**Page excerpt**
FRENCH PROTESTANTISM--"The Church Under the Cross" is a beautiful historical study by Pasteur Benoit. The expression "under the Cross" alludes to the sufferings of the French Protestants of the eighteenth century in the south of France, who were ever martyrs. The author is reliable in his information, judicious in his choice of facts, skillful in their presentation, and grave and sober in style; his story seems a poetic picture of the great past. He begins with the first years after the revocation of the Edict of Nantes, and displays churches falling under the pick and pastors quitting the kingdom, and ends with churches reconstructed, consistories or official bodies either recognized or created by decree; and also presents to us Jean Béranger, the "Pastor of the Wilderness," appointed president, and, trembling with emotion, as he receives the solemn investiture of his charge in presence of a justice of the peace and a mayor. This book of Benoit helps one to comprehend how the Church passed from opprobrium to honor; and one sees throughout its pages that marvelous diversity of fate and that contrast of situations which gives to the description a strangely romantic interest.

Maspéro, the French director of the famous museum of Bulak, is again sending home valuable communications in regard to new "finds" in the sepulchers. He recently discovered a city of the dead of great extent and wealth near the ancient Panapolis. He found more than a hundred vaults, and investigated five of them very closely. In these he found 120 mummies, and from this sum infers that the total number of those in this resting-place of the dead must amount to about 6,000. He is preparing to make a more thorough investigation of these tombs with reference to inscriptions and manuscripts, hoping to find literary memorials from the Greek period of Egypt, because this city of Panapolis was, after the period of the Persian rule, the principal seat and favorite retreat of the Greeks. Fragments of the Greek poets, from Anacreon, Sappho, Pindar, and others, have already been discovered in like mortuary chambers. Maspero has also made some new "finds" not far from Memphis, consisting of sarcophagi from the time of King Pepis I., which are covered with pictures and sacred inscriptions, and contain interesting works of art.

**Extracted data**
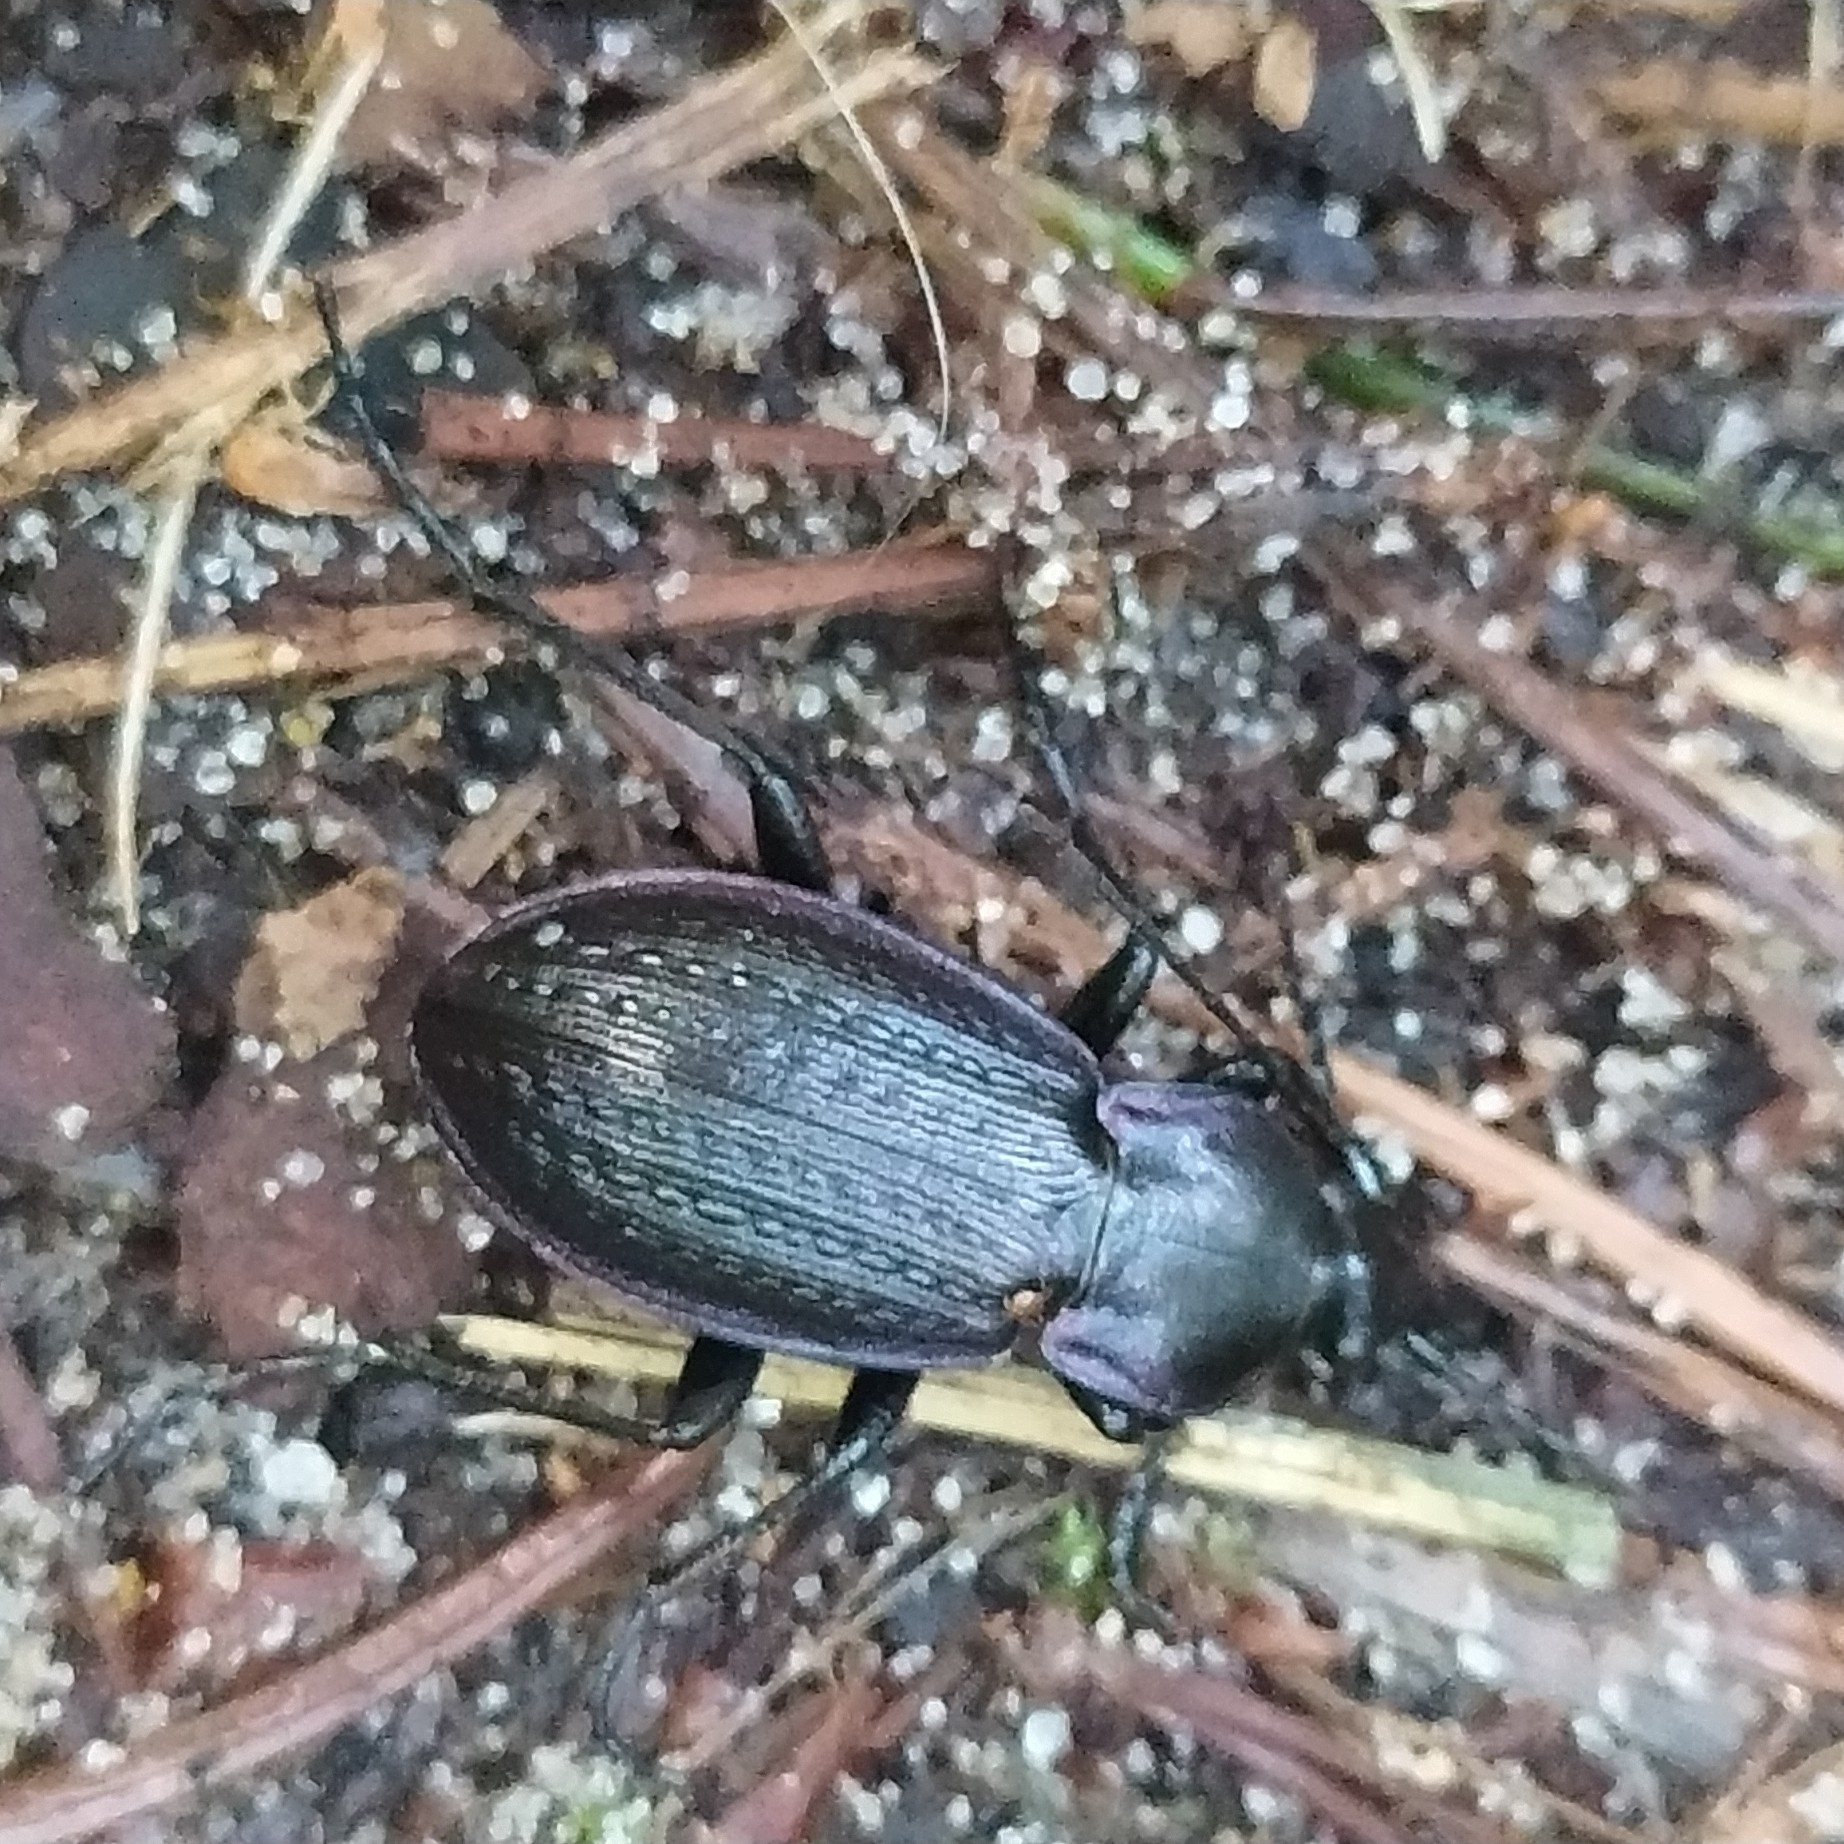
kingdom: Animalia
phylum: Arthropoda
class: Insecta
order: Coleoptera
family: Carabidae
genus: Carabus
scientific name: Carabus arvensis
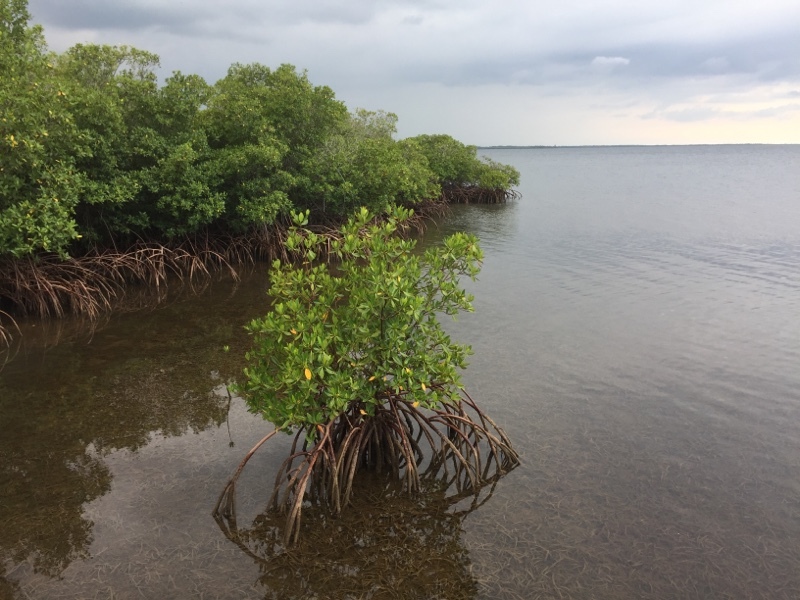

**Exercise tasks**
1. Condense the paragraph of the excerpt on French Protestantism and Egyptian tombs (above) that begins "Maspéro, the French director" into a bulleted list, keeping its main facts.
2. Write what follows the last sentence of the excerpt on French Protestantism and Egyptian tombs above, continuing that text.

**Responses per task**
1.
- Maspéro, French director of the Bulak museum, is again sending home reports of new finds in the sepulchers.
- Near the ancient Panapolis he found a large, wealthy city of the dead with more than a hundred vaults.
- He closely examined five of them and found 120 mummies. From this he estimates that the site holds about 6,000.
- He plans a fuller search of the tombs for inscriptions and manuscripts. He hopes to find literary remains from Greek Egypt, because after Persian rule Panapolis was the Greeks' principal seat and favorite retreat.
- Fragments of Anacreon, Sappho, Pindar and other Greek poets have already been found in similar mortuary chambers.
- Near Memphis he also found sarcophagi from the time of King Pepis I. They are covered with pictures and sacred inscriptions and contain interesting works of art.

2.
A recent review of the study of evangelical theology in Prussia during the last three years attests during that time a considerable increase of students of theology. Altogether in Prussian universities and other German schools there are 2,322 Prussians enrolled. Of these about 500 graduate yearly, a considerable number falling out by the way. For the Prussian Protestant churches about 400 new preachers are required yearly, thus leaving 100 for home and foreign missions. This increase in Prussian theological students is attributed to the fact that since the appeal of Prussian pastors to parents a few years ago, they have sent more of their children to the theological schools. There is also a sort of patriotic

revival among the Protestants of Prussia of interest in their home institutions; and the demand is now being made that all Prussian theological students shall spend at least three semesters in Prussian institutions. Of late years there has been quite a tendency in young Prussian theologues to go to other universities; last year there were 206 of them at Leipsic, 92 at Erlangen, and 118 at Tübingen. This scattering of the young men over so broad a surface exposes them to a great divergence of religious views, and some of them return home to be more troublesome than useful in their innovations.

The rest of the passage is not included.